## WORK ORDER
Duplicate the items word for word, starting at the first line and ending at the line that contains "生石灰的主要成分是氧化钙（CaO）,钙（Ca）与镁", including both of those lines.

[Transcribed page contents]

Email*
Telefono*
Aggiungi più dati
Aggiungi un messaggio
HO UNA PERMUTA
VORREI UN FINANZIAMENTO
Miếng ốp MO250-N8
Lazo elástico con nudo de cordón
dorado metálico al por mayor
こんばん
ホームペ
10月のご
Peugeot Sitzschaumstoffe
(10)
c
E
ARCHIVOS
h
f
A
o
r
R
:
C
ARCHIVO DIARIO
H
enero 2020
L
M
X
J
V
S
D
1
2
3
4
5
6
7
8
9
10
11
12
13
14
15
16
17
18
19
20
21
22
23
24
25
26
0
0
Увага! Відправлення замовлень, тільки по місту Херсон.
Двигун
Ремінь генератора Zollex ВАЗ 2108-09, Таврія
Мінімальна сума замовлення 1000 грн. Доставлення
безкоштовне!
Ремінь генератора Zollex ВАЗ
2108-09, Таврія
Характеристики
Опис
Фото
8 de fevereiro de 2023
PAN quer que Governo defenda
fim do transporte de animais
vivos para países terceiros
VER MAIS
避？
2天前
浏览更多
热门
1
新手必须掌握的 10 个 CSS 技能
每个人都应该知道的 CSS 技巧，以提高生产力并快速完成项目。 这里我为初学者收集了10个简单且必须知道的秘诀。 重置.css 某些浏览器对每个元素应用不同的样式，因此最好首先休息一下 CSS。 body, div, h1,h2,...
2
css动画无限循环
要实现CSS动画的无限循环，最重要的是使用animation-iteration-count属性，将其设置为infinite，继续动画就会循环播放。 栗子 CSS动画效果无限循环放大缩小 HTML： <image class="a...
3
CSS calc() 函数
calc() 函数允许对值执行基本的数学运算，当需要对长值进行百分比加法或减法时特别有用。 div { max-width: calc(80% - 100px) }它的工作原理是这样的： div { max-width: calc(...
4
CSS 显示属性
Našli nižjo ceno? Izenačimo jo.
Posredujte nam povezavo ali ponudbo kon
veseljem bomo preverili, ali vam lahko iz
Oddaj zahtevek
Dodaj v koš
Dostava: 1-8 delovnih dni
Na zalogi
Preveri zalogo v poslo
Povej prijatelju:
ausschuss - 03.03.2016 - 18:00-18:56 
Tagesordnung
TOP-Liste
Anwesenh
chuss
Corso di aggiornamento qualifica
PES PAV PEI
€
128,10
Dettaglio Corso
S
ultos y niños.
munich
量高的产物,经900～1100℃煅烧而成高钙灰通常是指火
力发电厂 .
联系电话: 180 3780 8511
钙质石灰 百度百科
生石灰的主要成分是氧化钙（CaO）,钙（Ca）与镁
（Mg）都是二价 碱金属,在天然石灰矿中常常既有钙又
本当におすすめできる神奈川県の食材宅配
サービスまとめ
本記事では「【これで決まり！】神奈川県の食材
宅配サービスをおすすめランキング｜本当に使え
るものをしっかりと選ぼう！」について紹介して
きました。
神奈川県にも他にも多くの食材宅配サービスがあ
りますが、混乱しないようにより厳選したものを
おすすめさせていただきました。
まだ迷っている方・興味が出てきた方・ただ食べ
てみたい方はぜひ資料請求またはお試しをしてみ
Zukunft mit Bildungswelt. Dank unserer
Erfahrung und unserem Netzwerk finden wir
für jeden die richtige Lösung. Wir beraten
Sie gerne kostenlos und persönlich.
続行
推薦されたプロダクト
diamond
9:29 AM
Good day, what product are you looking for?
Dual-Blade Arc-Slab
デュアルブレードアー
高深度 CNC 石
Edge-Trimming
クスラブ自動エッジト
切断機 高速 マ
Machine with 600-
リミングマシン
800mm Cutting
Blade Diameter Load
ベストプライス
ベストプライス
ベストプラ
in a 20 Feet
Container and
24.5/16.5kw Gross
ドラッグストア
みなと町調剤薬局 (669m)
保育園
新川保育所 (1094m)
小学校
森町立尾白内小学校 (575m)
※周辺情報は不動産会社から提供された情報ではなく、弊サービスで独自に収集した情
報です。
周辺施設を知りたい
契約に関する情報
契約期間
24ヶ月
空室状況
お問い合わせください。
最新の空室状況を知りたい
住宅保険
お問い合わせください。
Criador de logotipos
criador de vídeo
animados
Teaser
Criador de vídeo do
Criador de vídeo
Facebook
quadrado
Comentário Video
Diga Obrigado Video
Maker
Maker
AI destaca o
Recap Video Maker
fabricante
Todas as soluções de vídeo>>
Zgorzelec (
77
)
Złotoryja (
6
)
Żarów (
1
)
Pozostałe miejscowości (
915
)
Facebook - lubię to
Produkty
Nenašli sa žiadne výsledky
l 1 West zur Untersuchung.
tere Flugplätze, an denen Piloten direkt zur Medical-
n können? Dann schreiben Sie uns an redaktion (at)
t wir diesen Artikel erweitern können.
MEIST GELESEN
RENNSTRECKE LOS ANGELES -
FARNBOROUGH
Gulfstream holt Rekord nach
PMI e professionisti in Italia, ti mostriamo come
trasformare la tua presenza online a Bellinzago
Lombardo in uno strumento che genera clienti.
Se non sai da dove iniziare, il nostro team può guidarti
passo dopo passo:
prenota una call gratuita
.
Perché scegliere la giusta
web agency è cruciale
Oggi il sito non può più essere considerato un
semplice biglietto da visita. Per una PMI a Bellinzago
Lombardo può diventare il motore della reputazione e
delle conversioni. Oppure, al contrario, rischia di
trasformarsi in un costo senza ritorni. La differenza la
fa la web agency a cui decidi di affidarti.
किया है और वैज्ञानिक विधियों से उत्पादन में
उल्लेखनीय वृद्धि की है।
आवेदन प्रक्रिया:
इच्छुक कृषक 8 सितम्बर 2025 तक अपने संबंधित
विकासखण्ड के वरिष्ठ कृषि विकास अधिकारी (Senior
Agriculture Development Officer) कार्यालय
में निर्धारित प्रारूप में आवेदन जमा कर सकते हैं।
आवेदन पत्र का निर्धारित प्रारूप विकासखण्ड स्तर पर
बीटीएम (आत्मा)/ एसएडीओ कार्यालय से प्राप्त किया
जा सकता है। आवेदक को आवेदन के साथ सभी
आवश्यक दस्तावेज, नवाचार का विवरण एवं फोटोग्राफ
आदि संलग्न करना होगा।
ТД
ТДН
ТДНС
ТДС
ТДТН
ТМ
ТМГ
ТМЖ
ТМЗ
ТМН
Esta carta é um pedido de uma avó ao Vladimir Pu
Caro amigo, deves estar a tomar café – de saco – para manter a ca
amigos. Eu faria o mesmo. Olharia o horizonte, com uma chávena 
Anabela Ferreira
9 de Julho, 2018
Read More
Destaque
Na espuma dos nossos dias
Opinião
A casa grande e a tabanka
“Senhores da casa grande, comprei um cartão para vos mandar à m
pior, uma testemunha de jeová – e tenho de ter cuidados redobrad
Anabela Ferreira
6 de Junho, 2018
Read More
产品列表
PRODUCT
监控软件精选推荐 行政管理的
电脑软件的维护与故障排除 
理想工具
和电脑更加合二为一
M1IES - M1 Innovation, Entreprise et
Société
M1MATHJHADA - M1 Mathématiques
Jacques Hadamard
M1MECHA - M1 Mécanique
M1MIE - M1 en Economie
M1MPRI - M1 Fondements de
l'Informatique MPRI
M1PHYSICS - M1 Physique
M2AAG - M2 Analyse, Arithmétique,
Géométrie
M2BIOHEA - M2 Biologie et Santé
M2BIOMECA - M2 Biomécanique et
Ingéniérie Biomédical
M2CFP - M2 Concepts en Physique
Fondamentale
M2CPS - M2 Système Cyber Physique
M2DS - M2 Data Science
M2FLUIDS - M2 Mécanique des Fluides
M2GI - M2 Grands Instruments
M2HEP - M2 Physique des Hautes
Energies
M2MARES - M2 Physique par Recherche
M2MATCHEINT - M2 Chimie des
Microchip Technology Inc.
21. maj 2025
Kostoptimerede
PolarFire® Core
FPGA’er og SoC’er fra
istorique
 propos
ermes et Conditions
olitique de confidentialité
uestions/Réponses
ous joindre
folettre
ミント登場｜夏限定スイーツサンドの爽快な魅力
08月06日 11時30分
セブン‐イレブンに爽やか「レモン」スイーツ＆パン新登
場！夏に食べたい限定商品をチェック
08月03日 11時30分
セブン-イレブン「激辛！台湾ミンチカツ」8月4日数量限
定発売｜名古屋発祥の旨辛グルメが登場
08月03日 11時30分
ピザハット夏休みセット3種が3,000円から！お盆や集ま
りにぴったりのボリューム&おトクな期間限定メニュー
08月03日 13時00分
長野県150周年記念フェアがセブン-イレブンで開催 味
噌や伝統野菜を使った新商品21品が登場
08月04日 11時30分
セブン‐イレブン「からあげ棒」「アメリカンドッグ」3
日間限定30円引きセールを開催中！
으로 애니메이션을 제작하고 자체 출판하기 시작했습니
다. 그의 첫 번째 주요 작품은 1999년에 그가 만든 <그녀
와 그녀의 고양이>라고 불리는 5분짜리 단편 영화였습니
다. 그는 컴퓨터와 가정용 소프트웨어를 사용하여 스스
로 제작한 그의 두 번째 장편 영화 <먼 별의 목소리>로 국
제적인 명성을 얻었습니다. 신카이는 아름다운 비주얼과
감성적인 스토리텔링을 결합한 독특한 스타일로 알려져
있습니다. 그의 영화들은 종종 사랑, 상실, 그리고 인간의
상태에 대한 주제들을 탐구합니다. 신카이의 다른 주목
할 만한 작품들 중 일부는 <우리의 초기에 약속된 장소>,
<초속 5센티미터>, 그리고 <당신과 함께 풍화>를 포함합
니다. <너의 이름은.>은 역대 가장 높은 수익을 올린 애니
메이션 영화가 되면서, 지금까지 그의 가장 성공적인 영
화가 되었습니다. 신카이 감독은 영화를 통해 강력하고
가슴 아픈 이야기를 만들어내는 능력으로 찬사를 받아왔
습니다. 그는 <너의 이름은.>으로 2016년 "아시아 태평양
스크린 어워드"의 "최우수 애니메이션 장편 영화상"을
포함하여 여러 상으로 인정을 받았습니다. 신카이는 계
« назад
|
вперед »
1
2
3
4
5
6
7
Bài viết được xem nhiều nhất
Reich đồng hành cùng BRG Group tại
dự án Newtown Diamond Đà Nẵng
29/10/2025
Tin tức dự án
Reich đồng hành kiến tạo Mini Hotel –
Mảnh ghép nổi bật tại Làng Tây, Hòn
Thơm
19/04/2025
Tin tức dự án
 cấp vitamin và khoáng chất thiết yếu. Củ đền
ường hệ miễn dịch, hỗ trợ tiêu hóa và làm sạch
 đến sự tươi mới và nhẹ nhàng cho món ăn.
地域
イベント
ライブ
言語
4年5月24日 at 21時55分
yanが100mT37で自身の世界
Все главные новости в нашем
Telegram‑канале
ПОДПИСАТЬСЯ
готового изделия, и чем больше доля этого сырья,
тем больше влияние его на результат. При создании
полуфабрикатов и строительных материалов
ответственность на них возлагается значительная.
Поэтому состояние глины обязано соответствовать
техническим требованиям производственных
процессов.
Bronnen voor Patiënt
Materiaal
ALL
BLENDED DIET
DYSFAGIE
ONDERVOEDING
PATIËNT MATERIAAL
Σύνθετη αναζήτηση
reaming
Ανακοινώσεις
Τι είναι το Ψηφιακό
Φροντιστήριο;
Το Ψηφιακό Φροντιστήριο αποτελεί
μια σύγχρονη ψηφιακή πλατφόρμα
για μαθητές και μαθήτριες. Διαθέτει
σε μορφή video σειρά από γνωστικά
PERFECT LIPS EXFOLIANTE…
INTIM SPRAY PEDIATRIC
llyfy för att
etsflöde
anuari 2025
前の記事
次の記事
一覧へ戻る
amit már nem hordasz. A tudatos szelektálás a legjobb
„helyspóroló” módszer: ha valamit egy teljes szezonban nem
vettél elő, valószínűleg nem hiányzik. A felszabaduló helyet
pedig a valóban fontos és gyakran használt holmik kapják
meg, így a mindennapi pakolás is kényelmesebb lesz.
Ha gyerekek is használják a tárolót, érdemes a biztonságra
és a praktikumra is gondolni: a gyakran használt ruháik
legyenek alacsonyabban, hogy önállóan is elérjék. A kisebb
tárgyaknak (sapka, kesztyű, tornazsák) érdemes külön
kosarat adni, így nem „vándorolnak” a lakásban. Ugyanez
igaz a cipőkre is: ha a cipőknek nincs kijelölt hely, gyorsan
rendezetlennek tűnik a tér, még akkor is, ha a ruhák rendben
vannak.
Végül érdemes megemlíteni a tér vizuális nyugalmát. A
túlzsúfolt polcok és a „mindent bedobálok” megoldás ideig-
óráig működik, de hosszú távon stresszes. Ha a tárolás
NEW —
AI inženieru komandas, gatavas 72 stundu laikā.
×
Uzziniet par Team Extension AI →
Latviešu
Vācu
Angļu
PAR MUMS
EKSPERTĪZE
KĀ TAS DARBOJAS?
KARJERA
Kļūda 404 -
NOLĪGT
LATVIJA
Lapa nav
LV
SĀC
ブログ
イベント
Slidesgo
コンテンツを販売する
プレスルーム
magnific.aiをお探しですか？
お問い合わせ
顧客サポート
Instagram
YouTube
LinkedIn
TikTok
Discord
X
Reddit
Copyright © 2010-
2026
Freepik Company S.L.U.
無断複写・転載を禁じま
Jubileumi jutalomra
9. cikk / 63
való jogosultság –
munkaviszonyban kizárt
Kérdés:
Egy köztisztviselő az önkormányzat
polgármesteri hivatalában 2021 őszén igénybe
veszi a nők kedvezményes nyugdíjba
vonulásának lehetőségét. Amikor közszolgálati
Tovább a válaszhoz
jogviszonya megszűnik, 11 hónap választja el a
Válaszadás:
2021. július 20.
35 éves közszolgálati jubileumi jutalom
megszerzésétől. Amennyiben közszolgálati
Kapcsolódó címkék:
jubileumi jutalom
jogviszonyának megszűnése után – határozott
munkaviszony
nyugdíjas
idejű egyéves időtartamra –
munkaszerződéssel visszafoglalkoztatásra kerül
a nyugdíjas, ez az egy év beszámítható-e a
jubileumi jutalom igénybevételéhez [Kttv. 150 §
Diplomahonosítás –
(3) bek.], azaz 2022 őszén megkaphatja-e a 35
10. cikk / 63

## EXERCISE OUTPUT
Email*
Telefono*
Aggiungi più dati
Aggiungi un messaggio
HO UNA PERMUTA
VORREI UN FINANZIAMENTO
Miếng ốp MO250-N8
Lazo elástico con nudo de cordón
dorado metálico al por mayor
こんばん
ホームペ
10月のご
Peugeot Sitzschaumstoffe
(10)
c
E
ARCHIVOS
h
f
A
o
r
R
:
C
ARCHIVO DIARIO
H
enero 2020
L
M
X
J
V
S
D
1
2
3
4
5
6
7
8
9
10
11
12
13
14
15
16
17
18
19
20
21
22
23
24
25
26
0
0
Увага! Відправлення замовлень, тільки по місту Херсон.
Двигун
Ремінь генератора Zollex ВАЗ 2108-09, Таврія
Мінімальна сума замовлення 1000 грн. Доставлення
безкоштовне!
Ремінь генератора Zollex ВАЗ
2108-09, Таврія
Характеристики
Опис
Фото
8 de fevereiro de 2023
PAN quer que Governo defenda
fim do transporte de animais
vivos para países terceiros
VER MAIS
避？
2天前
浏览更多
热门
1
新手必须掌握的 10 个 CSS 技能
每个人都应该知道的 CSS 技巧，以提高生产力并快速完成项目。 这里我为初学者收集了10个简单且必须知道的秘诀。 重置.css 某些浏览器对每个元素应用不同的样式，因此最好首先休息一下 CSS。 body, div, h1,h2,...
2
css动画无限循环
要实现CSS动画的无限循环，最重要的是使用animation-iteration-count属性，将其设置为infinite，继续动画就会循环播放。 栗子 CSS动画效果无限循环放大缩小 HTML： <image class="a...
3
CSS calc() 函数
calc() 函数允许对值执行基本的数学运算，当需要对长值进行百分比加法或减法时特别有用。 div { max-width: calc(80% - 100px) }它的工作原理是这样的： div { max-width: calc(...
4
CSS 显示属性
Našli nižjo ceno? Izenačimo jo.
Posredujte nam povezavo ali ponudbo kon
veseljem bomo preverili, ali vam lahko iz
Oddaj zahtevek
Dodaj v koš
Dostava: 1-8 delovnih dni
Na zalogi
Preveri zalogo v poslo
Povej prijatelju:
ausschuss - 03.03.2016 - 18:00-18:56 
Tagesordnung
TOP-Liste
Anwesenh
chuss
Corso di aggiornamento qualifica
PES PAV PEI
€
128,10
Dettaglio Corso
S
ultos y niños.
munich
量高的产物,经900～1100℃煅烧而成高钙灰通常是指火
力发电厂 .
联系电话: 180 3780 8511
钙质石灰 百度百科
生石灰的主要成分是氧化钙（CaO）,钙（Ca）与镁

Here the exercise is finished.